En Roumanie, Ceausescu n’a jamais cessé de mettre sur pied une politique qui voulait accorder le paysage avec l’idée qu’il se faisait de la société et de l’individu. Que cela relevât de l’aménagement du territoire, de la structuration d’une ville ou de l’écriture d’un objet architectural, Ceausescu recherchait par tous les moyens la possibilité de créer un monde à l’image de ce que les théories idéologiques communistes réclamaient. Pour autant, il ne lui était pas possible de tout réformer.

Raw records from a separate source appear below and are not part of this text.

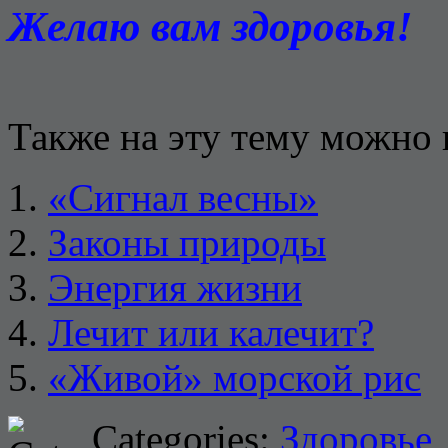
Желаю вам здоровья!
Также на эту тему можно 
«Сигнал весны»
Законы природы
Энергия жизни
Лечит или калечит?
«Живой» морской рис
Categories:
Здоровье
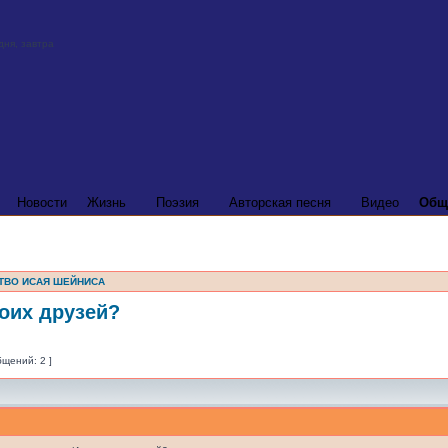
Новости
Жизнь
Поэзия
Авторская песня
Видео
Общ
ТВО ИСАЯ ШЕЙНИСА
оих друзей?
бщений: 2 ]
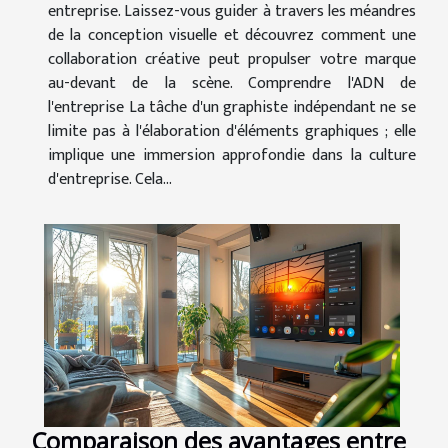
entreprise. Laissez-vous guider à travers les méandres
de la conception visuelle et découvrez comment une
collaboration créative peut propulser votre marque
au-devant de la scène. Comprendre l'ADN de
l'entreprise La tâche d'un graphiste indépendant ne se
limite pas à l'élaboration d'éléments graphiques ; elle
implique une immersion approfondie dans la culture
d'entreprise. Cela...
Comparaison des avantages entre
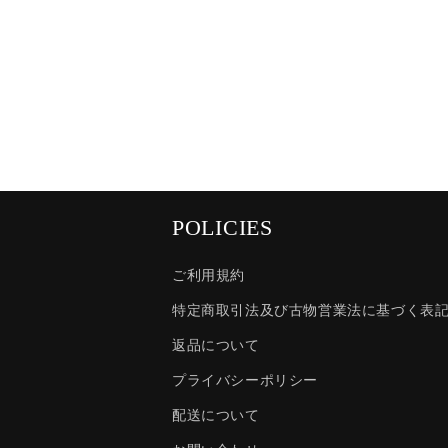
POLICIES
ご利用規約
特定商取引法及び古物営業法に基づく表
返品について
プライバシーポリシー
配送について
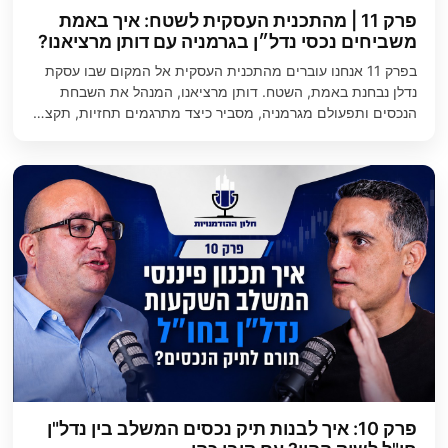
פרק 11 | מהתכנית העסקית לשטח: איך באמת
משביחים נכסי נדל״ן בגרמניה עם דותן מרציאנו?
בפרק 11 אנחנו עוברים מהתכנית העסקית אל המקום שבו עסקת
נדלן נבחנת באמת, השטח. דותן מרציאנו, המנהל את השבחת
הנכסים ותפעולם מגרמניה, מסביר כיצד מתרגמים תחזיות, תקצ…
פרק 10: איך לבנות תיק נכסים המשלב בין נדל"ן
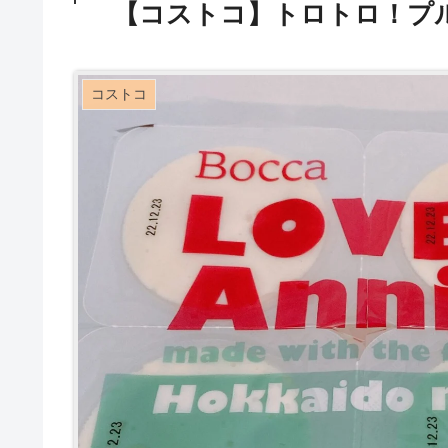
【コストコ】トロトロ！プル
コストコ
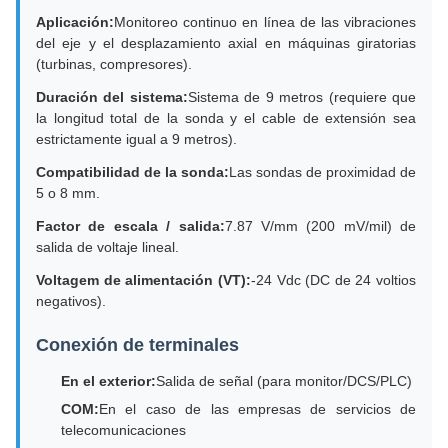
Aplicación:
Monitoreo continuo en línea de las vibraciones
del eje y el desplazamiento axial en máquinas giratorias
(turbinas, compresores).
Duración del sistema:
Sistema de 9 metros (requiere que
la longitud total de la sonda y el cable de extensión sea
estrictamente igual a 9 metros).
Compatibilidad de la sonda:
Las sondas de proximidad de
5 o 8 mm.
Factor de escala / salida:
7.87 V/mm (200 mV/mil) de
salida de voltaje lineal.
Voltagem de alimentación (VT):
-24 Vdc (DC de 24 voltios
negativos).
Conexión de terminales
En el exterior:
Salida de señal (para monitor/DCS/PLC)
COM:
En el caso de las empresas de servicios de
telecomunicaciones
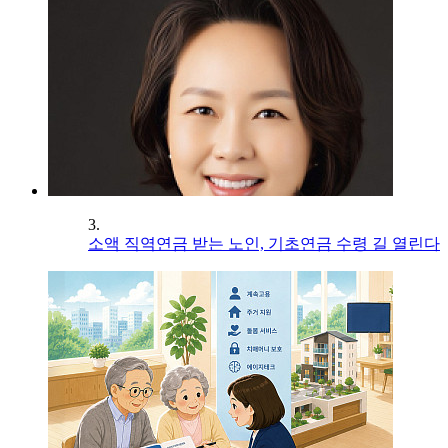
3.
소액 직역연금 받는 노인, 기초연금 수령 길 열린다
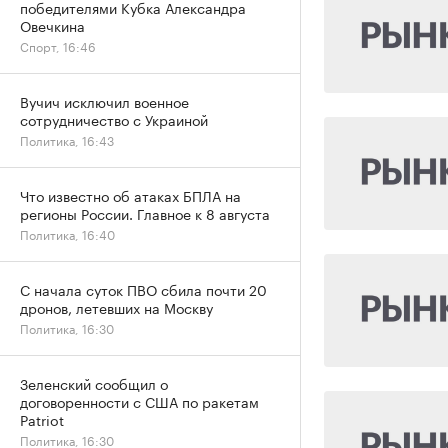
победителями Кубка Александра
Овечкина
Спорт, 16:46
Вучич исключил военное
сотрудничество с Украиной
Политика, 16:43
Что известно об атаках БПЛА на
регионы России. Главное к 8 августа
Политика, 16:40
С начала суток ПВО сбила почти 20
дронов, летевших на Москву
Политика, 16:30
Зеленский сообщил о
договоренности с США по ракетам
Patriot
Политика, 16:30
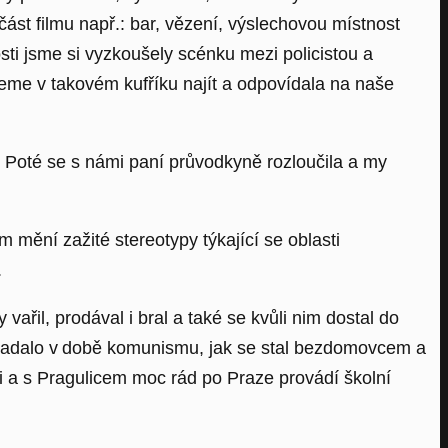
st filmu např.: bar, vězení, výslechovou místnost
ti jsme si vyzkoušely scénku mezi policistou a
eme v takovém kufříku najít a odpovídala na naše
. Poté se s námi paní průvodkyně rozloučila a my
m mění zažité stereotypy týkající se oblasti
.
ařil, prodával i bral a také se kvůli nim dostal do
padalo v době komunismu, jak se stal bezdomovcem a
yni a s Pragulicem moc rád po Praze provádí školní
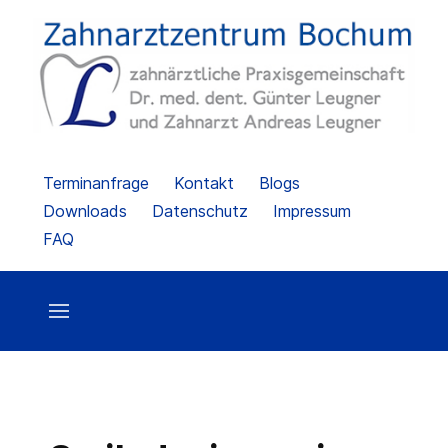
Terminanfrage
Kontakt
Blogs
Downloads
Datenschutz
Impressum
FAQ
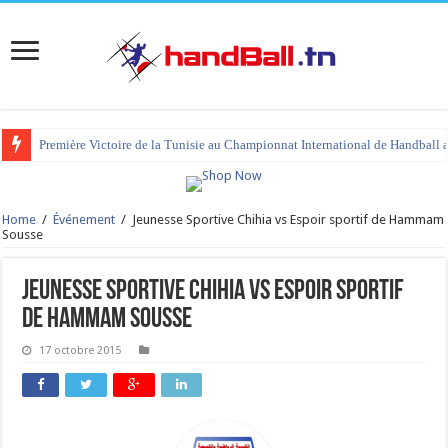
Première Victoire de la Tunisie au Championnat International de Handball 
Home
/
Événement
/
Jeunesse Sportive Chihia vs Espoir sportif de Hammam
Sousse
Jeunesse Sportive Chihia vs Espoir sportif
de Hammam Sousse
17 octobre 2015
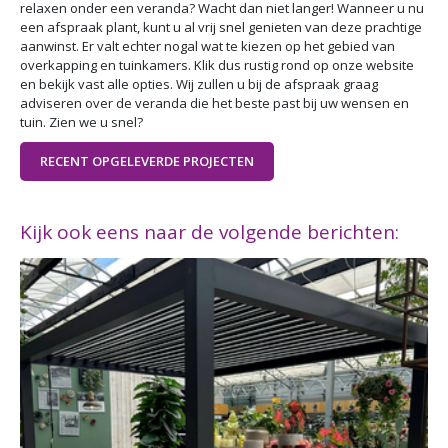
relaxen onder een veranda? Wacht dan niet langer! Wanneer u nu
een afspraak plant, kunt u al vrij snel genieten van deze prachtige
aanwinst. Er valt echter nogal wat te kiezen op het gebied van
overkapping en tuinkamers. Klik dus rustig rond op onze website
en bekijk vast alle opties. Wij zullen u bij de afspraak graag
adviseren over de veranda die het beste past bij uw wensen en
tuin. Zien we u snel?
RECENT OPGELEVERDE PROJECTEN
Kijk ook eens naar de volgende berichten:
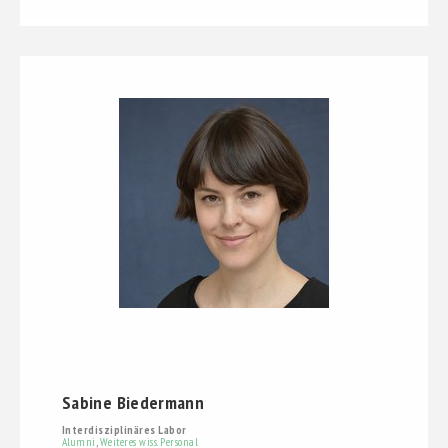
Sabine Biedermann
Interdisziplinäres Labor
Alumni
,
Weiteres wiss. Personal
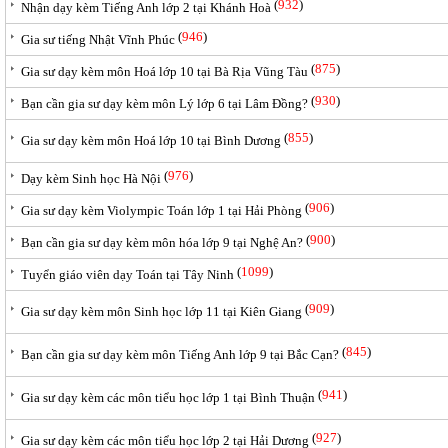
(
932
)
Nhận dạy kèm Tiếng Anh lớp 2 tại Khánh Hoà
(
946
)
Gia sư tiếng Nhật Vĩnh Phúc
(
875
)
Gia sư dạy kèm môn Hoá lớp 10 tại Bà Rịa Vũng Tàu
(
930
)
Bạn cần gia sư dạy kèm môn Lý lớp 6 tại Lâm Đồng?
(
855
)
Gia sư dạy kèm môn Hoá lớp 10 tại Bình Dương
(
976
)
Dạy kèm Sinh học Hà Nội
(
906
)
Gia sư dạy kèm Violympic Toán lớp 1 tại Hải Phòng
(
900
)
Bạn cần gia sư dạy kèm môn hóa lớp 9 tại Nghệ An?
(
1099
)
Tuyển giáo viên dạy Toán tại Tây Ninh
(
909
)
Gia sư dạy kèm môn Sinh học lớp 11 tại Kiên Giang
(
845
)
Bạn cần gia sư dạy kèm môn Tiếng Anh lớp 9 tại Bắc Cạn?
(
941
)
Gia sư dạy kèm các môn tiểu học lớp 1 tại Bình Thuận
(
927
)
Gia sư dạy kèm các môn tiểu học lớp 2 tại Hải Dương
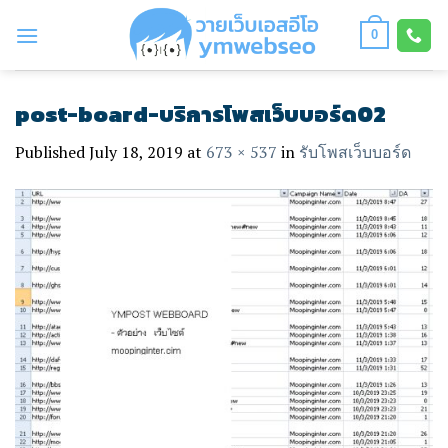
Skip
to
0
content
post-board-บริการโพสเว็บบอร์ด02
Published
July 18, 2019
at
673 × 537
in
รับโพสเว็บบอร์ด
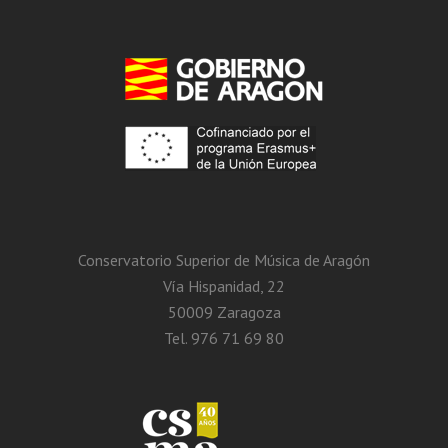
Conservatorio Superior de Música de Aragón
Vía Hispanidad, 22
50009 Zaragoza
Tel. 976 71 69 80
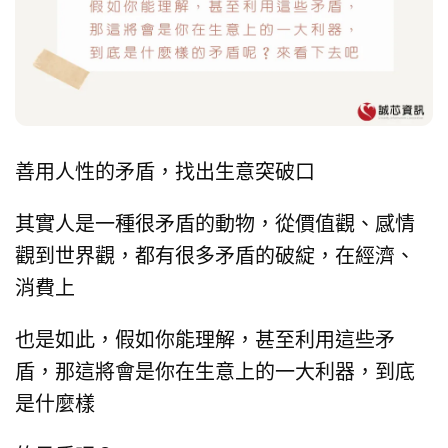
善用人性的矛盾，找出生意突破口
其實人是一種很矛盾的動物，從價值觀、感情
觀到世界觀，都有很多矛盾的破綻，在經濟、
消費上
也是如此，
假如你能理解，
甚至利用這些矛
盾，那這將會是你在生意上的一大利器，到底
是什麼樣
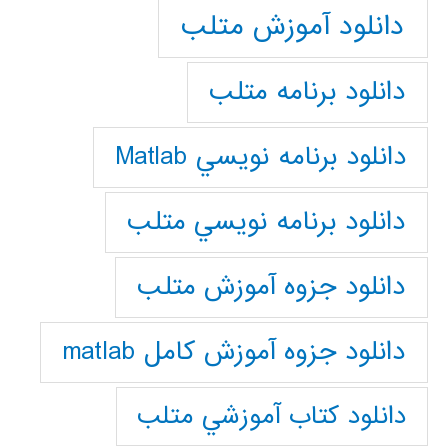
دانلود آموزش متلب
دانلود برنامه متلب
دانلود برنامه نويسي Matlab
دانلود برنامه نويسي متلب
دانلود جزوه آموزش متلب
دانلود جزوه آموزش کامل matlab
دانلود كتاب آموزشي متلب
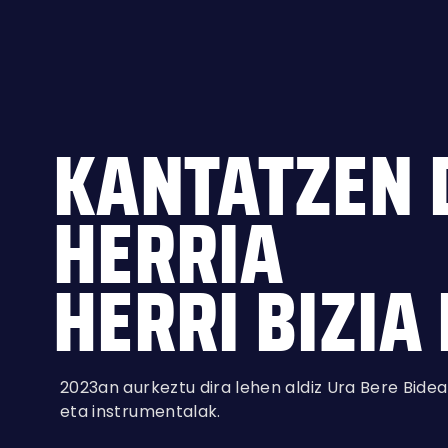
KANTATZEN 
HERRIA
HERRI BIZIA
2023an aurkeztu dira lehen aldiz Ura Bere Bide
eta instrumentalak.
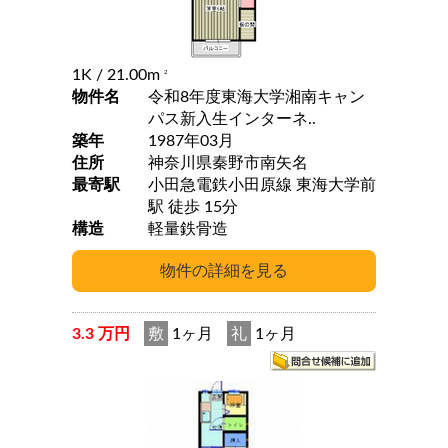
1K
/ 21.00m
2
物件名
令和8年度東海大学湘南キャン
パス新入生インターネ..
築年
1987年03月
住所
神奈川県秦野市南矢名
最寄駅
小田急電鉄小田原線 東海大学前
駅 徒歩 15分
構造
軽量鉄骨造
3.3 万円
敷
1ヶ月
礼
1ヶ月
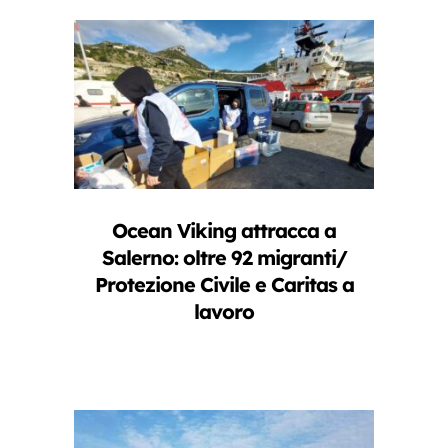
Ocean Viking attracca a
Salerno: oltre 92 migranti/
Protezione Civile e Caritas a
lavoro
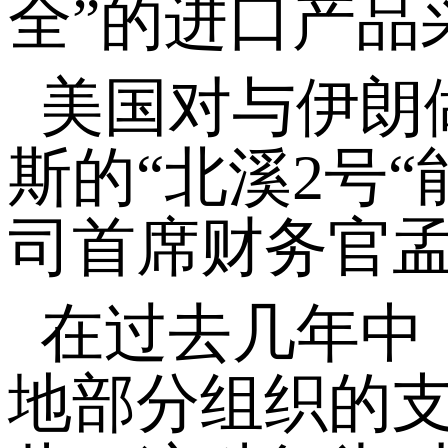
全”的进口产品采
美国对与伊朗
斯的“北溪2号
司首席财务官
在过去几年中
地部分组织的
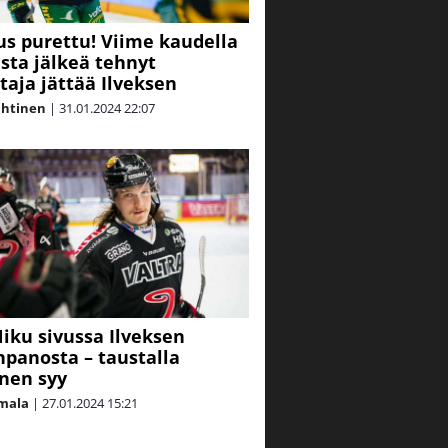
s purettu! Viime kaudella
sta jälkeä tehnyt
taja jättää Ilveksen
ahtinen
|
31.01.2024
22:07
iku sivussa Ilveksen
panosta – taustalla
inen syy
mala
|
27.01.2024
15:21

Les expériences antérieures, plus particulièrement vécues en URSS, et la réalité des technologies constructives modernes l’avaient contraint d’admettre une certaine impossibilité d’arriver à la mutation du cadre construit dans son intégralité.

Malgré cela, la Roumanie sous Ceausescu fut un laboratoire important en matière d’architecture et surtout d’urbanisme pendant la deuxième moitié du XXème siècle. L’idéologie communiste fut le matériau de base de toute la

planification territoriale. Dépassant les expériences soviétiques des années vingt tout en s’en inspirant, le dictateur roumain imposa à son peuple une révolution en terme d’aménagement du paysage construit. Les villes et les villages entrèrent avec lui dans une période de mutation sans précédent. Le Centre Civique fut à la fois l’aboutissement et l’exemple de cette dynamique idéologique qui recommandait le renouveau par l’effacement, la transformation par la violence.